4. Gliders: When airborne operations were envisioned, gliders were thought to be a quick and cheap way to reinforce the air landing. Troops landing in gliders would all be in one place with their leaders and would be able to get right to work doing whatever it was the airborne landing was supposed to do. (Paratroopers would be scattered all over and form up in whatever temporary groups they could and would thus be far less effective.) Even better, glider troops were easier to train than paratroopers, and did not expect higher pay. Gliders even worked on some small-scale operations like Eban Emael and Pegasus Bridge. The problem was that gliders had to have a fairly flat spot the size of a football field to land in.

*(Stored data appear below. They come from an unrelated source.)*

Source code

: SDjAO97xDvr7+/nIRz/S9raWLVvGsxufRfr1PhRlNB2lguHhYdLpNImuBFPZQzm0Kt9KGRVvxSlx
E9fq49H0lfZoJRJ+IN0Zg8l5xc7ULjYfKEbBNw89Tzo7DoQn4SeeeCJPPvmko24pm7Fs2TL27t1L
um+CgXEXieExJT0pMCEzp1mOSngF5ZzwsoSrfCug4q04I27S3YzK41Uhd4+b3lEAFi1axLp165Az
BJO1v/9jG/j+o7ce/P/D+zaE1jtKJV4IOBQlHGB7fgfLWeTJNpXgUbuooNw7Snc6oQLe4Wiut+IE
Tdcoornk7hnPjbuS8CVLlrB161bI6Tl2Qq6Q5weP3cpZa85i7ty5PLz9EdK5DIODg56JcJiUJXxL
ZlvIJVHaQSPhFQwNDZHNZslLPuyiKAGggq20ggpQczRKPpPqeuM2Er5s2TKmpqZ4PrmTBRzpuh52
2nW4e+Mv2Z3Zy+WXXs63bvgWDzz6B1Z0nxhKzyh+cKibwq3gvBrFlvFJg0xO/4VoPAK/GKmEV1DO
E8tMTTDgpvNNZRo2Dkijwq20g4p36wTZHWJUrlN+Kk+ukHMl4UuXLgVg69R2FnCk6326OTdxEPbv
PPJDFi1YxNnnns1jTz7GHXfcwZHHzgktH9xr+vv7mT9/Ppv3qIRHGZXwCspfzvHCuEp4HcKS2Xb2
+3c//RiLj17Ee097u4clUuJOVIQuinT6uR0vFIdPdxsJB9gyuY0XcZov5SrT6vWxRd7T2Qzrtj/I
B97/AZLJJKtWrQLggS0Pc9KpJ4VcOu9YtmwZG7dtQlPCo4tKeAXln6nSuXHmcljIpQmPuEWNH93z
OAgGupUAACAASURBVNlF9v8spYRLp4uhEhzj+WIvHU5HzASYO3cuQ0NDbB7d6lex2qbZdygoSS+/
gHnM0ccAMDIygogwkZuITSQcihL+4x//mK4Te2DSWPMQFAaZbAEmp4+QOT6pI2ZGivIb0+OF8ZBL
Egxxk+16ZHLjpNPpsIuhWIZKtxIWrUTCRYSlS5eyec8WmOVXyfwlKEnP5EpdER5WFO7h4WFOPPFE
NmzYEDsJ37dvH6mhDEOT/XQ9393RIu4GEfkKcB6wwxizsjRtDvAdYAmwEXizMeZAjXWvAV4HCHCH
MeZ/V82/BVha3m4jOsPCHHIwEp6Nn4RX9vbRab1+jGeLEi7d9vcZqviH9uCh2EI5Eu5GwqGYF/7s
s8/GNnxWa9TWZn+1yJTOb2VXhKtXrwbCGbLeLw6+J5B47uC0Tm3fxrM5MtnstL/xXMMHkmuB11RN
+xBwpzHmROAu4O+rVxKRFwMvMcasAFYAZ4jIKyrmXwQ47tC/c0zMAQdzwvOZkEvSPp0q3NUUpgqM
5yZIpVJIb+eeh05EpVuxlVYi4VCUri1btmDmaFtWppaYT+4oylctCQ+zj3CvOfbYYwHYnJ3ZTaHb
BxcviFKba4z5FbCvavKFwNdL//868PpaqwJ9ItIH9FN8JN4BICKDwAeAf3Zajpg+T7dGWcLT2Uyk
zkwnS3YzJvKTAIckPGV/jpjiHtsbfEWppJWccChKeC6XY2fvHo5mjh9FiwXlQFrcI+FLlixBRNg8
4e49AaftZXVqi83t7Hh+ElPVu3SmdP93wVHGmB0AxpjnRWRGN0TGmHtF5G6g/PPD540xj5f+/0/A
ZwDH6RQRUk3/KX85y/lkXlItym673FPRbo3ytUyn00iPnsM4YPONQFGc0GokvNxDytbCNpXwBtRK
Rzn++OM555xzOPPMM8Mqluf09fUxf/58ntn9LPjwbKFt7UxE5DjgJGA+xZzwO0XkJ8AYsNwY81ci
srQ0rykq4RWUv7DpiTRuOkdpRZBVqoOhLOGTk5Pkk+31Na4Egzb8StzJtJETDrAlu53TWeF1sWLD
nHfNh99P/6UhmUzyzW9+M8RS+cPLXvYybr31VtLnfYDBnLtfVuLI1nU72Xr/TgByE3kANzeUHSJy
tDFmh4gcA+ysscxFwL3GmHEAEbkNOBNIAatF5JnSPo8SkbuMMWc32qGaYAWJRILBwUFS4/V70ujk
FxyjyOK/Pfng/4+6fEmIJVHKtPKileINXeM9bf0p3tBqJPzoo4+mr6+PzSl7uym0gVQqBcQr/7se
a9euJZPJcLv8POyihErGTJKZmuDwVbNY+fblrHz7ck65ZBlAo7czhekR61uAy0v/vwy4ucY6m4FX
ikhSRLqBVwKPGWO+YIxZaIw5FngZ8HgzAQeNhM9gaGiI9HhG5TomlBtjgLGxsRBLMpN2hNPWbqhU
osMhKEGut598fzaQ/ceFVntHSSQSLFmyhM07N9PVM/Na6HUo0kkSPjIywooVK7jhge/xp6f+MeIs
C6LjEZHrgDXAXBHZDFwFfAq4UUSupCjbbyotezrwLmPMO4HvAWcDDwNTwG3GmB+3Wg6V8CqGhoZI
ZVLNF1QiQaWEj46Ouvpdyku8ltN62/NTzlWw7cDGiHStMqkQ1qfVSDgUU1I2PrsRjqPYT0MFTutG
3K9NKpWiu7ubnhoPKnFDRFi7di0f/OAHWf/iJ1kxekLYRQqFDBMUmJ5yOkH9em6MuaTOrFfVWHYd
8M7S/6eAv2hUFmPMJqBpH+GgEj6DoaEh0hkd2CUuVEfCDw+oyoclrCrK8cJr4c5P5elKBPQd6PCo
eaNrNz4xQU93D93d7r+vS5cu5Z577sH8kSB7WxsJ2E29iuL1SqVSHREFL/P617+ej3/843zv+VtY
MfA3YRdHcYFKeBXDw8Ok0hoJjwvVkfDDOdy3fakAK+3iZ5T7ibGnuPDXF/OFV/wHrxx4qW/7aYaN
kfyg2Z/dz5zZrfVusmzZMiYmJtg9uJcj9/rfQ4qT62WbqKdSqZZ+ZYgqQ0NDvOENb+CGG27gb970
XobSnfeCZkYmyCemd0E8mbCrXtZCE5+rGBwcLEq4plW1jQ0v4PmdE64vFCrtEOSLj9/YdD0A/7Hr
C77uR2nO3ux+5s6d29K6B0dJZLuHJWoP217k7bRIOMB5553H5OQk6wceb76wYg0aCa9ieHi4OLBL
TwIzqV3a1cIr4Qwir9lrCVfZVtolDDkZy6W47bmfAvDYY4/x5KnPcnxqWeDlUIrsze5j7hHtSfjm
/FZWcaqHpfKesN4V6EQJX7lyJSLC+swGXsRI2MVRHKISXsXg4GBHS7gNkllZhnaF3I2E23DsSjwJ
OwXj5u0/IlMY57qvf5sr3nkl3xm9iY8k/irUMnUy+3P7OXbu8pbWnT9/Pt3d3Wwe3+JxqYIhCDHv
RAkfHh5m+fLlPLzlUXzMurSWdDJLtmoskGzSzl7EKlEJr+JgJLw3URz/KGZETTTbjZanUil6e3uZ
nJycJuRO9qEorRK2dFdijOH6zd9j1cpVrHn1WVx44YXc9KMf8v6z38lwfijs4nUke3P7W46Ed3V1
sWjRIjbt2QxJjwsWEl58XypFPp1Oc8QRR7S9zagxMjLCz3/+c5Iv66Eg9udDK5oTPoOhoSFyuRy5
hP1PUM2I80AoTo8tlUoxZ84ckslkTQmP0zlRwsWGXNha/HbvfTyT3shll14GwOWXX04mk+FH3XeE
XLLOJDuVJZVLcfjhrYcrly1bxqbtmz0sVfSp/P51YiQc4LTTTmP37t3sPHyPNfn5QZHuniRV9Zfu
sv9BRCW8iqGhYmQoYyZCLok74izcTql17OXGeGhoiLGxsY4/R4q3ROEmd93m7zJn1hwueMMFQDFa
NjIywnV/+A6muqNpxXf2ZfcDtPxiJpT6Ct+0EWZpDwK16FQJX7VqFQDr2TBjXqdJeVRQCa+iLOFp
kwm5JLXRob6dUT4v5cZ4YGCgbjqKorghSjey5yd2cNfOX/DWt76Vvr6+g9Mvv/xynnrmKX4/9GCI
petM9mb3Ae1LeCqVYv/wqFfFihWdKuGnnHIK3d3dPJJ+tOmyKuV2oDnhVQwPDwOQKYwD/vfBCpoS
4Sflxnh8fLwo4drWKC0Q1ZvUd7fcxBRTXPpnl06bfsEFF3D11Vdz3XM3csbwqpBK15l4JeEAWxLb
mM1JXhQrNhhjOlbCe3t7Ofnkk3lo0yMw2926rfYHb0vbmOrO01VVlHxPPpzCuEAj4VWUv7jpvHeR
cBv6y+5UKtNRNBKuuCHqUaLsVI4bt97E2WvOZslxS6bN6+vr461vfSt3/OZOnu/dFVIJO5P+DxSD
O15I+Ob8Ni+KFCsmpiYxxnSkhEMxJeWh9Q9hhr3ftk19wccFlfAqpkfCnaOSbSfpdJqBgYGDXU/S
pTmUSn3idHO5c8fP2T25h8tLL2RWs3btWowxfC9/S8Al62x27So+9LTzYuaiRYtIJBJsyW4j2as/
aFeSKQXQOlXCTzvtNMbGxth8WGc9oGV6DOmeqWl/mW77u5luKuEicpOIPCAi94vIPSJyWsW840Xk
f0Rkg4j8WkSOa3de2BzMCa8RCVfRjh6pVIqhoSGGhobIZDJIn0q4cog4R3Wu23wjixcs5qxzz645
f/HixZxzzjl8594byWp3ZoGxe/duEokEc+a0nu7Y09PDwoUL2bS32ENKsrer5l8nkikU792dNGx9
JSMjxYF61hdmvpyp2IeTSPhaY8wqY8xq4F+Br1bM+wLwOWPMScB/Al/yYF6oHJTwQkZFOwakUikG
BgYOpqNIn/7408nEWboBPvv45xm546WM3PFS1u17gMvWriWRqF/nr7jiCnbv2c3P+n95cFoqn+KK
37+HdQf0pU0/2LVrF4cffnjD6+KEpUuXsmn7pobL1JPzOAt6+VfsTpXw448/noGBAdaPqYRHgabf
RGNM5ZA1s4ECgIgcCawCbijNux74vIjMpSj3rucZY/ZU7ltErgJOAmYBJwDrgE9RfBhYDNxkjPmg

After the first couple of successful airborne operations (by the Germans) everyone figured out that just planting a few telephone poles into the middle of fields would wreck the gliders and cause those troops more casualties than their parachutist brothers. The whole idea of gliders was dropped after WWII and even the heavy equipment that gliders we needed to land was dropped by new larger parachutes.
        
5. Strategic bombing of populations: The British, Germans, and Americans all loved strategic bombing, and cities were easier to hit than factories. (American "precision daylight bombing" was lucky to get one bomb out of ten into the actual factory being bombed.) The theory was that a population made homeless would demand that their government end the war. (This theory came from an Italian WWI fighter ace named Douhet. He wrote a book theorizing that in future wars strategic bombing would force the enemy to surrender before the ground armies met in battle. This would save lives by avoiding the bloodbath of World War I trench fighting. Nice theory but it never worked.) The British, German, and Japanese populations were defiant to the end, despite the fact that the British night bombers and American B-29s had run out of German and Japanese cities worth burning to the ground. If the British planes had gone after industrial targets, the war might have ended sooner, as American attacks on fuel refineries had very nearly shut down the German war machine. The Japanese economy was so decentralized that there were no targets worth bombing by July 1945 but military production continued and enough food was produced to keep the people alive (if not healthy). Post-war claims by the US Air Forces that the Japanese would have surrendered by November without an invasion or a nuclear bomb are just not consistent with the facts.